記述問題: 謡曲の本文の「シテツレ二人上 立ち出づる。」から「シテツレ二人上 紅葉を争ふ。いはれあり。」までのすべてを書き写し、その中の「神垣」を「宮居」に置き換えてください。
━━━━━ 提示本文
御身は放下僧に御なり候へ。ことに彼の者禅法に好きたる由申し候ふ間。
禅法を仰せられうずるにて候。
又人の多く集まり候は瀬戸の三島へ御出であろうずるにて候
シテ カカル上 いざ/\さらばと思ひ立たんと。行脚の姿に身をやつせば。
ツレ 上 われも嬉しく思ひつゝ。放下の姿に出で立ちて。
シテ 上 さもすご/\と。
シテツレ二人上 立ち出づる。
地 上 古里の。名残もさぞな有明の。/\。つれなきながら存ふる。
命ぞ限兄弟は我が心をや頼むらん我が心をや頼むらん。
中入
ワキ 次第上 歩を運ぶ神垣や。/\。隔てぬ誓頼まん。
詞「かように候は相模の国の住人。利根の信俊と申す者にて候。
われ此間うち続き夢見あしく候ふ程に。瀬戸の三島へ参らばやと存じ候。
後シテサシ一声 面白の我等が有様やな。僧俗二つの道を離れ。姿詞も人に似ぬ。
後ツレ 上 そのふるまひを隠れがと。思ひ捨つれば安き身を。
シテ 上 知らでなどかは迷ふらん。
シテツレ一声上 落花一陽の春を知らず。白雲青山に蔽ふとか。
ツレ 上 流水山上の秋にして。
シテツレ二人上 紅葉を争ふ。いはれあり。
地 上 朝の嵐夕の雨。/\。けふまた明日の昔ぞと。
夕の露の村時雨さだめなき世にふる川の。水の泡沫我いかに。
人をあだにや思ふらん/\。
シテ 詞「是は放下にて候
狂言シカ%\
シテ 詞「風雲流水と申し候
狂言シカ%\
ツレ 詞「風雲流水と申し候
狂言シカ%\
シテ 詞「我等を風雲。彼をば流水と申し候にて候。
又あれなる御方の。御名字をば何と申し候ぞ。
狂言シカ%\
シテ 詞「いやいや苦しからぬ事。いかようにも御申しあつて。
御前へ召し出されて給わり候へ。
狂言シカ%\
(連吟 いかに面々に ヨリ をかしの人の心や マデ )
ワキ 詞「いかに面々に尋ね申したきことの候。およそ沙門の形と云つぱ。
十力の数珠を手に纏ひ。忍辱二諦の衣を着。
罪障懺悔の袈裟を掛けてこそ僧とは申すべけれ。
異形のいでたち心得がたく候。又見申せば柱杖に団扇を添へて持たれたり。
━━━━━━━━━━
━━━━━ データ一覧
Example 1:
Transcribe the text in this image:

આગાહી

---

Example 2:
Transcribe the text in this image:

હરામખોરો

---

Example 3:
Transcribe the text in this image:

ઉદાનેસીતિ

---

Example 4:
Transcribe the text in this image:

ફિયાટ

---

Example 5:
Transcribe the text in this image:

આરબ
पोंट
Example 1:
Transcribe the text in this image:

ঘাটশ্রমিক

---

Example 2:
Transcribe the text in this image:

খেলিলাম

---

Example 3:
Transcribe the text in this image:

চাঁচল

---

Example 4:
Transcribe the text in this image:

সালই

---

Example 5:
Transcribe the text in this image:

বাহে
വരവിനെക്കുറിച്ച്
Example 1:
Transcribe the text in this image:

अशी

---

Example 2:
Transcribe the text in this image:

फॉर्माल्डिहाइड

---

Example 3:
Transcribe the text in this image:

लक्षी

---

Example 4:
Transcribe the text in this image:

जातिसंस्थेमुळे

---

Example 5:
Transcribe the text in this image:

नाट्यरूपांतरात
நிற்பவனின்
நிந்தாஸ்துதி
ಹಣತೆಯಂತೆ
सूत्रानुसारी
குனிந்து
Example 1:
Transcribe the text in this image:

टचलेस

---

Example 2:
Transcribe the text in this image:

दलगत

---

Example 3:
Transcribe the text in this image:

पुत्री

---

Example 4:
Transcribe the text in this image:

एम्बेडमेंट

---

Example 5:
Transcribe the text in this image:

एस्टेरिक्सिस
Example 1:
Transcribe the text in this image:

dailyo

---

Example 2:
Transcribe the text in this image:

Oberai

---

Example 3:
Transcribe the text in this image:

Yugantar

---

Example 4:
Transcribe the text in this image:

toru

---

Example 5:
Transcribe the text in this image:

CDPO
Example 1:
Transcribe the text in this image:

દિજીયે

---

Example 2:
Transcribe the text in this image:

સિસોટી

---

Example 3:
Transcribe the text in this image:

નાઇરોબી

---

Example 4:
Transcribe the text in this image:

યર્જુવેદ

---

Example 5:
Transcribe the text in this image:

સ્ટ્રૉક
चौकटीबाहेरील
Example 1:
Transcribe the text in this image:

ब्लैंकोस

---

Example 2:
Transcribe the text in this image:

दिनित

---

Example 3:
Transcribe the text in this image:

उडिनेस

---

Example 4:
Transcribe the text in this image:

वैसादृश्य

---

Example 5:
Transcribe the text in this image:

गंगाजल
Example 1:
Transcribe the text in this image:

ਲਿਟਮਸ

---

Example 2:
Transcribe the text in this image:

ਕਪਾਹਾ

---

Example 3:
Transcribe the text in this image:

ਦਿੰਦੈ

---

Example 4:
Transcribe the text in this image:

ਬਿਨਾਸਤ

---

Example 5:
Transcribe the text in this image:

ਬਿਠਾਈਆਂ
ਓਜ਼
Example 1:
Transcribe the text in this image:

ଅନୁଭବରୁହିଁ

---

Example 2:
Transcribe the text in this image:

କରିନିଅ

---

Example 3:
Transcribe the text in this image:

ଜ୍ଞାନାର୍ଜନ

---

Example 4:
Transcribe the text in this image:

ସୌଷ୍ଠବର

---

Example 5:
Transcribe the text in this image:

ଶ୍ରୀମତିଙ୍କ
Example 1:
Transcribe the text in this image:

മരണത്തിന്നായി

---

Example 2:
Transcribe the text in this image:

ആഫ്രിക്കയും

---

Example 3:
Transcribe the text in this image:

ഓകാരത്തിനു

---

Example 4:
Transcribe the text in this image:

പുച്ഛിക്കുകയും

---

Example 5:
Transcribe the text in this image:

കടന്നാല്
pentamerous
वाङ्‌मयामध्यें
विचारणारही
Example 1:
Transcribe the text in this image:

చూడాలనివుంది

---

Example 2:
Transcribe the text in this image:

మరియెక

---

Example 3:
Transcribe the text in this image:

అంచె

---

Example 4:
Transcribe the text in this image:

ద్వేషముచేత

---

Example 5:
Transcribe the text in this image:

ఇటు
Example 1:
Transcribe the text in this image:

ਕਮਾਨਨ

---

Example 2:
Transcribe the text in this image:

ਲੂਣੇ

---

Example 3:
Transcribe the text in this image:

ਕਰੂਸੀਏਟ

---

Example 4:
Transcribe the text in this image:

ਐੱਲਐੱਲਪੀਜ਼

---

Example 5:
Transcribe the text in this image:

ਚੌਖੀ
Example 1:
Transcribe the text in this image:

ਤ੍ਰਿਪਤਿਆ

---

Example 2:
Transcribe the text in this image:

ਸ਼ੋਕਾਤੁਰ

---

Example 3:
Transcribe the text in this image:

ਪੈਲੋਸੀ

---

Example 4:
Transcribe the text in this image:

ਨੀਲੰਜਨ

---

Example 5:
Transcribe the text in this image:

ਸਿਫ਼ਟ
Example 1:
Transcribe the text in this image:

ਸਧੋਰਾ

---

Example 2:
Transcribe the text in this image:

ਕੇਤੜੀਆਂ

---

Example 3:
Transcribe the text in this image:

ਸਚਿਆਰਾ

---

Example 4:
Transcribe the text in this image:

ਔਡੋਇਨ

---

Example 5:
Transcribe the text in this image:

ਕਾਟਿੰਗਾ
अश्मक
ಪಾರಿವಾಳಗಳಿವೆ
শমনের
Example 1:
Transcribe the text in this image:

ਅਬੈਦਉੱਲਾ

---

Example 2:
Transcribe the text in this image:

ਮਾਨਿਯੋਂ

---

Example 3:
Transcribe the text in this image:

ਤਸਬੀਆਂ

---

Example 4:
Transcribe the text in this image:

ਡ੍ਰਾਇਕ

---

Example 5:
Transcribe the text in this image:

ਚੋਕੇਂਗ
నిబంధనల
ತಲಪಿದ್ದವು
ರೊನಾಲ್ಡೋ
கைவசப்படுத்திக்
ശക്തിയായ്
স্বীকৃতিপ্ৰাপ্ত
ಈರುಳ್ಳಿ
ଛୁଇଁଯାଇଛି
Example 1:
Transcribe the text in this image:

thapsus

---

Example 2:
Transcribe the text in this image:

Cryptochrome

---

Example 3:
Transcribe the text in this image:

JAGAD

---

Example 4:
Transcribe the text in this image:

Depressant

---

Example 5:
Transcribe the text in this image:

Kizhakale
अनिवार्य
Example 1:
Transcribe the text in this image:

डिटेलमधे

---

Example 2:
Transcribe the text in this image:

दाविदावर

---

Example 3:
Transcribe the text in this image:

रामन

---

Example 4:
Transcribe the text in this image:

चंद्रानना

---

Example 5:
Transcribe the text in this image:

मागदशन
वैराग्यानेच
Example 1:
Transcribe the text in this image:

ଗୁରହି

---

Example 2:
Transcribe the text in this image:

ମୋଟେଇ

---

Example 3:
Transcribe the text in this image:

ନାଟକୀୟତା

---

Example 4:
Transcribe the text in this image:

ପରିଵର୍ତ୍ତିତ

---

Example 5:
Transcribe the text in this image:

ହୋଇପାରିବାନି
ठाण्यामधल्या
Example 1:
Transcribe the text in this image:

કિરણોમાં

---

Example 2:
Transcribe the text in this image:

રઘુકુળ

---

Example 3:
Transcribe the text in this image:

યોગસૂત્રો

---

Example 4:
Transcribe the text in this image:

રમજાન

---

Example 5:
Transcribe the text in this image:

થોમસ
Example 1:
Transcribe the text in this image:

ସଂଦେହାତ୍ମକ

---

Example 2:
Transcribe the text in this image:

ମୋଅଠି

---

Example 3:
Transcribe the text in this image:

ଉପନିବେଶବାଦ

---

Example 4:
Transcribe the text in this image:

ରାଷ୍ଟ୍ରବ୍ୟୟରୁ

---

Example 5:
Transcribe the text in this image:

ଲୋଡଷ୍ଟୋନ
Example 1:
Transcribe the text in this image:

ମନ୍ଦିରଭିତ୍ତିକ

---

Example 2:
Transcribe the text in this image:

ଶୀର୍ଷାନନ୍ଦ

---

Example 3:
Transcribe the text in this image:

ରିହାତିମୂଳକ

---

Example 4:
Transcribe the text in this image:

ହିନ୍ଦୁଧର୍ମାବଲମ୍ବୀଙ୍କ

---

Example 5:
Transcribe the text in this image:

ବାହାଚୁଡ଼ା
━━━━━━━━━━
正答:
シテツレ二人上 立ち出づる。
地 上 古里の。名残もさぞな有明の。/\。つれなきながら存ふる。
命ぞ限兄弟は我が心をや頼むらん我が心をや頼むらん。
中入
ワキ 次第上 歩を運ぶ宮居や。/\。隔てぬ誓頼まん。
詞「かように候は相模の国の住人。利根の信俊と申す者にて候。
われ此間うち続き夢見あしく候ふ程に。瀬戸の三島へ参らばやと存じ候。
後シテサシ一声 面白の我等が有様やな。僧俗二つの道を離れ。姿詞も人に似ぬ。
後ツレ 上 そのふるまひを隠れがと。思ひ捨つれば安き身を。
シテ 上 知らでなどかは迷ふらん。
シテツレ一声上 落花一陽の春を知らず。白雲青山に蔽ふとか。
ツレ 上 流水山上の秋にして。
シテツレ二人上 紅葉を争ふ。いはれあり。